··· Supplied material ···

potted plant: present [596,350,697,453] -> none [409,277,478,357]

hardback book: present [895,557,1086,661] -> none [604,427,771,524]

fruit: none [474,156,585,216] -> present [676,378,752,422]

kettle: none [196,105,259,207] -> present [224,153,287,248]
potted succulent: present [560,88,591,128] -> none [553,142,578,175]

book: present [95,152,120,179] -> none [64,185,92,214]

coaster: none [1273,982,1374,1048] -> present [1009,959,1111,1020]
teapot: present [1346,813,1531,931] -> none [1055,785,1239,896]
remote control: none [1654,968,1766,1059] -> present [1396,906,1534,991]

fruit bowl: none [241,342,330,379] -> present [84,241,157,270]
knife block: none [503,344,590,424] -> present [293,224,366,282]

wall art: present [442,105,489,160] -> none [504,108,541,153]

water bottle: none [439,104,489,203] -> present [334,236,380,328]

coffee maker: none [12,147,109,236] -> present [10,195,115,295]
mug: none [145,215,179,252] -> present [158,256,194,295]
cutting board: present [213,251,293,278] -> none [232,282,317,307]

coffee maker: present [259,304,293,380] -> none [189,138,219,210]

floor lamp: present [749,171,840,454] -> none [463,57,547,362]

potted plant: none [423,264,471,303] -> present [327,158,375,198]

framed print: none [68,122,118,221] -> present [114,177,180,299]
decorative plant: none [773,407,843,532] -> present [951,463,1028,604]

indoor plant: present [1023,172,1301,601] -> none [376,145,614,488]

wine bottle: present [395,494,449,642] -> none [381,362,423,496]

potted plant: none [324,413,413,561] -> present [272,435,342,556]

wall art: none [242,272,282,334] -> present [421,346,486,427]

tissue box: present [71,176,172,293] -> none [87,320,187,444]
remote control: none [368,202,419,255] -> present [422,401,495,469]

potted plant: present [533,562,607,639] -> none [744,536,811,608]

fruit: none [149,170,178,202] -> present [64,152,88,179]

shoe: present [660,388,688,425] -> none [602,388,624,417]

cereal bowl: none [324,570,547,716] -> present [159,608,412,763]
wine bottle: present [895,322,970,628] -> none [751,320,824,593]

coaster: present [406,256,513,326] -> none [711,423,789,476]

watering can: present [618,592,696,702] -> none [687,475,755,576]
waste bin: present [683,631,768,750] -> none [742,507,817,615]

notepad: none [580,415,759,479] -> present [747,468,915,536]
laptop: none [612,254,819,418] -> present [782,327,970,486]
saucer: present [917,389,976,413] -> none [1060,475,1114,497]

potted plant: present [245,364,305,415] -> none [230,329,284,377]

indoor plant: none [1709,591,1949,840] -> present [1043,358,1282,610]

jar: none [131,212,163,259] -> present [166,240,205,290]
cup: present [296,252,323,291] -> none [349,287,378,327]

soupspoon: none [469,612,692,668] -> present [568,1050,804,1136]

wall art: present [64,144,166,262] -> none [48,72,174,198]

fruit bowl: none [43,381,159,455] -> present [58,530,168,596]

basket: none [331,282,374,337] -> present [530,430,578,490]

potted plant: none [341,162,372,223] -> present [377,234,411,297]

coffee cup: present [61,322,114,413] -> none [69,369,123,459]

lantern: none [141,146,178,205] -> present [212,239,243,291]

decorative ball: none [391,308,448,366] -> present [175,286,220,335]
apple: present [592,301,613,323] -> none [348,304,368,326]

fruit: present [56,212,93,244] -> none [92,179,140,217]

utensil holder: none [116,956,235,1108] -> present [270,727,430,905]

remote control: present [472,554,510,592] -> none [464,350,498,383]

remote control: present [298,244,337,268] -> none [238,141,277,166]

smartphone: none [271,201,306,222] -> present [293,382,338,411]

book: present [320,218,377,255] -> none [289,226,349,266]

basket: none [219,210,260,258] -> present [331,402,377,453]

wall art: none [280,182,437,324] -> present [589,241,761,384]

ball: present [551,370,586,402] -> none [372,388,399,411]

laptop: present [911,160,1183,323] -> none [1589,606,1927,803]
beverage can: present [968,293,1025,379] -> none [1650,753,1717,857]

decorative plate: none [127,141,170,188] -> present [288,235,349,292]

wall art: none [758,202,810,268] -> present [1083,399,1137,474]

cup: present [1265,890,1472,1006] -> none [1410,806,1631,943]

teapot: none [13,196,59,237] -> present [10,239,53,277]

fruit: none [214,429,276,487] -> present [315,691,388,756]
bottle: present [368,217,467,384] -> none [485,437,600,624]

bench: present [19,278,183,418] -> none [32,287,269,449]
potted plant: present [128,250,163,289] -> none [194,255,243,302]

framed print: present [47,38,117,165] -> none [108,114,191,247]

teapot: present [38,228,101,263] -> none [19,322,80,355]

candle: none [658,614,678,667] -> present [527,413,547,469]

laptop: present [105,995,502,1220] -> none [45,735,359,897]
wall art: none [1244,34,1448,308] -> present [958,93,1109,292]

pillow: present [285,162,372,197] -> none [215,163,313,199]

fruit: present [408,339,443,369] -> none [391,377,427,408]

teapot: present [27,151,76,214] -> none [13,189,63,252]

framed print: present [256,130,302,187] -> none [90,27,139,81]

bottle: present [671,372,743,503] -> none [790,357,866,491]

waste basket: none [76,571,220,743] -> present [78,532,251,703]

···

Problem:
The entries shown above should be copied out word for word.

Expected answer:
potted plant: present [596,350,697,453] -> none [409,277,478,357]

hardback book: present [895,557,1086,661] -> none [604,427,771,524]

fruit: none [474,156,585,216] -> present [676,378,752,422]

kettle: none [196,105,259,207] -> present [224,153,287,248]
potted succulent: present [560,88,591,128] -> none [553,142,578,175]

book: present [95,152,120,179] -> none [64,185,92,214]

coaster: none [1273,982,1374,1048] -> present [1009,959,1111,1020]
teapot: present [1346,813,1531,931] -> none [1055,785,1239,896]
remote control: none [1654,968,1766,1059] -> present [1396,906,1534,991]

fruit bowl: none [241,342,330,379] -> present [84,241,157,270]
knife block: none [503,344,590,424] -> present [293,224,366,282]

wall art: present [442,105,489,160] -> none [504,108,541,153]

water bottle: none [439,104,489,203] -> present [334,236,380,328]

coffee maker: none [12,147,109,236] -> present [10,195,115,295]
mug: none [145,215,179,252] -> present [158,256,194,295]
cutting board: present [213,251,293,278] -> none [232,282,317,307]

coffee maker: present [259,304,293,380] -> none [189,138,219,210]

floor lamp: present [749,171,840,454] -> none [463,57,547,362]

potted plant: none [423,264,471,303] -> present [327,158,375,198]

framed print: none [68,122,118,221] -> present [114,177,180,299]
decorative plant: none [773,407,843,532] -> present [951,463,1028,604]

indoor plant: present [1023,172,1301,601] -> none [376,145,614,488]

wine bottle: present [395,494,449,642] -> none [381,362,423,496]

potted plant: none [324,413,413,561] -> present [272,435,342,556]

wall art: none [242,272,282,334] -> present [421,346,486,427]

tissue box: present [71,176,172,293] -> none [87,320,187,444]
remote control: none [368,202,419,255] -> present [422,401,495,469]

potted plant: present [533,562,607,639] -> none [744,536,811,608]

fruit: none [149,170,178,202] -> present [64,152,88,179]

shoe: present [660,388,688,425] -> none [602,388,624,417]

cereal bowl: none [324,570,547,716] -> present [159,608,412,763]
wine bottle: present [895,322,970,628] -> none [751,320,824,593]

coaster: present [406,256,513,326] -> none [711,423,789,476]

watering can: present [618,592,696,702] -> none [687,475,755,576]
waste bin: present [683,631,768,750] -> none [742,507,817,615]

notepad: none [580,415,759,479] -> present [747,468,915,536]
laptop: none [612,254,819,418] -> present [782,327,970,486]
saucer: present [917,389,976,413] -> none [1060,475,1114,497]

potted plant: present [245,364,305,415] -> none [230,329,284,377]

indoor plant: none [1709,591,1949,840] -> present [1043,358,1282,610]

jar: none [131,212,163,259] -> present [166,240,205,290]
cup: present [296,252,323,291] -> none [349,287,378,327]

soupspoon: none [469,612,692,668] -> present [568,1050,804,1136]

wall art: present [64,144,166,262] -> none [48,72,174,198]

fruit bowl: none [43,381,159,455] -> present [58,530,168,596]

basket: none [331,282,374,337] -> present [530,430,578,490]

potted plant: none [341,162,372,223] -> present [377,234,411,297]

coffee cup: present [61,322,114,413] -> none [69,369,123,459]

lantern: none [141,146,178,205] -> present [212,239,243,291]

decorative ball: none [391,308,448,366] -> present [175,286,220,335]
apple: present [592,301,613,323] -> none [348,304,368,326]

fruit: present [56,212,93,244] -> none [92,179,140,217]

utensil holder: none [116,956,235,1108] -> present [270,727,430,905]

remote control: present [472,554,510,592] -> none [464,350,498,383]

remote control: present [298,244,337,268] -> none [238,141,277,166]

smartphone: none [271,201,306,222] -> present [293,382,338,411]

book: present [320,218,377,255] -> none [289,226,349,266]

basket: none [219,210,260,258] -> present [331,402,377,453]

wall art: none [280,182,437,324] -> present [589,241,761,384]

ball: present [551,370,586,402] -> none [372,388,399,411]

laptop: present [911,160,1183,323] -> none [1589,606,1927,803]
beverage can: present [968,293,1025,379] -> none [1650,753,1717,857]

decorative plate: none [127,141,170,188] -> present [288,235,349,292]

wall art: none [758,202,810,268] -> present [1083,399,1137,474]

cup: present [1265,890,1472,1006] -> none [1410,806,1631,943]

teapot: none [13,196,59,237] -> present [10,239,53,277]

fruit: none [214,429,276,487] -> present [315,691,388,756]
bottle: present [368,217,467,384] -> none [485,437,600,624]

bench: present [19,278,183,418] -> none [32,287,269,449]
potted plant: present [128,250,163,289] -> none [194,255,243,302]

framed print: present [47,38,117,165] -> none [108,114,191,247]

teapot: present [38,228,101,263] -> none [19,322,80,355]

candle: none [658,614,678,667] -> present [527,413,547,469]

laptop: present [105,995,502,1220] -> none [45,735,359,897]
wall art: none [1244,34,1448,308] -> present [958,93,1109,292]

pillow: present [285,162,372,197] -> none [215,163,313,199]

fruit: present [408,339,443,369] -> none [391,377,427,408]

teapot: present [27,151,76,214] -> none [13,189,63,252]

framed print: present [256,130,302,187] -> none [90,27,139,81]

bottle: present [671,372,743,503] -> none [790,357,866,491]

waste basket: none [76,571,220,743] -> present [78,532,251,703]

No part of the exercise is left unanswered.